Lord Jah-Monte Ogbon doesn’t rap like he’s trying to impress you. He raps like he already knows he can.

As of Now is long, loose, and deliberately personality-driven. It opens with humour. Not throwaway humour. Sharp, slightly absurd, meme-aware humour that immediately establishes tone. He understands the internet age of rap, but he refuses to flatten himself into it.

What makes this record compelling is the balance. He’ll brag about signing to Lex, flex with casual swagger, then pivot into vulnerability without changing volume. One minute he’s sardonic and playful, the next he’s reflecting on paranoia, relationships, self-doubt. It never feels forced. The shifts feel lived-in.

Production-wise, this sits comfortably in the modern underground ecosystem. Soul-heavy loops. Warm sample chops. Occasional Southern swing. Breakbeats that feel dusty rather than digital. You can hear the influence of collaborators like Navy Blue and Chuck Strangers in the texture. Nothing here screams for attention. It simmers.

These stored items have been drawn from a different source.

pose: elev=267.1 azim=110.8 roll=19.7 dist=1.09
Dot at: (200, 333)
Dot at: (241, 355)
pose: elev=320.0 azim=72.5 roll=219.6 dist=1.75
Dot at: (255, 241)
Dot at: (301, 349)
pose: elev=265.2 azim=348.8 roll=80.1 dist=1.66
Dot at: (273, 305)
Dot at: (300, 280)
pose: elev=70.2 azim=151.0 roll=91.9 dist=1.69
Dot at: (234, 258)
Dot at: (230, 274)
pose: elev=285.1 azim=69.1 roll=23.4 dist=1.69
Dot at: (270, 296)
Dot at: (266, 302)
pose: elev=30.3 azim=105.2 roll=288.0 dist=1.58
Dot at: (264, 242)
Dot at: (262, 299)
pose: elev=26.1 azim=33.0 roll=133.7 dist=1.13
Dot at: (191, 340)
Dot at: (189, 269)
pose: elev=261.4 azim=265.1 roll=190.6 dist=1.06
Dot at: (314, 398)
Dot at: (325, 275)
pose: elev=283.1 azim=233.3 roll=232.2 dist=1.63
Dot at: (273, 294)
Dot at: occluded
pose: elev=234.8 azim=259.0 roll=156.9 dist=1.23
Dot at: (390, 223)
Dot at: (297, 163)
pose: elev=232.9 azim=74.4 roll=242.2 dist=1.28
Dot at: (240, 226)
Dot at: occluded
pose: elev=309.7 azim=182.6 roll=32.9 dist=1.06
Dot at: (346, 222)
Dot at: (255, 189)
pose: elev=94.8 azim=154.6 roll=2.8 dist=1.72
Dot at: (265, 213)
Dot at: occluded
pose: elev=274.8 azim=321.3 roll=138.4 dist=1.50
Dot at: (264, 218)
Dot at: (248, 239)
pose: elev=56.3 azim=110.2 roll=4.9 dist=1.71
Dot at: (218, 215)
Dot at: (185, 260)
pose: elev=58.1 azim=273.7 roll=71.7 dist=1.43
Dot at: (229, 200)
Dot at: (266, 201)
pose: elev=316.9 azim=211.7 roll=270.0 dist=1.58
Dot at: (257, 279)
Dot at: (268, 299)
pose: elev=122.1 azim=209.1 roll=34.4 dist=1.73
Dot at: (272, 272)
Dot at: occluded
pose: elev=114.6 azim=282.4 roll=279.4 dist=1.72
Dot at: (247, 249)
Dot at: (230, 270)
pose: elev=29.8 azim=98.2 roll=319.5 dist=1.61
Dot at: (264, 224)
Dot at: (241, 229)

And his flow adapts accordingly. Sometimes conversational, almost slouched back in delivery. Other times quick and precise, tightening his cadence when a beat demands it. He doesn’t rely on vocal theatrics. He relies on rhythm control.

The skits and recurring interludes add to the personality of the record. They’re not filler. They frame the album as a world. There’s a running joke about obsessive support that borders on parody, but underneath that satire is commentary about validation, ego, and the strange theatre of underground acclaim.

Critically, the album has been praised for that humour-plus-honesty duality. The wit doesn’t dilute the seriousness. It sharpens it. Some critics argue that while the album is strong, it doesn’t radically reinvent the abstract hip-hop lane. That’s fair. This isn’t sonic revolution.

It’s refinement.

The runtime might intimidate casual listeners, but that length is intentional. This isn’t playlist bait. It’s a full-body project that rewards immersion. The sequencing allows moods to unfold rather than snap into place.

As of Now confirms something important: Lord Jah-Monte Ogbon is not trying to be the loudest voice in the room. He’s trying to be the sharpest.

And in a rap landscape often obsessed with immediacy, that kind of patience feels radical.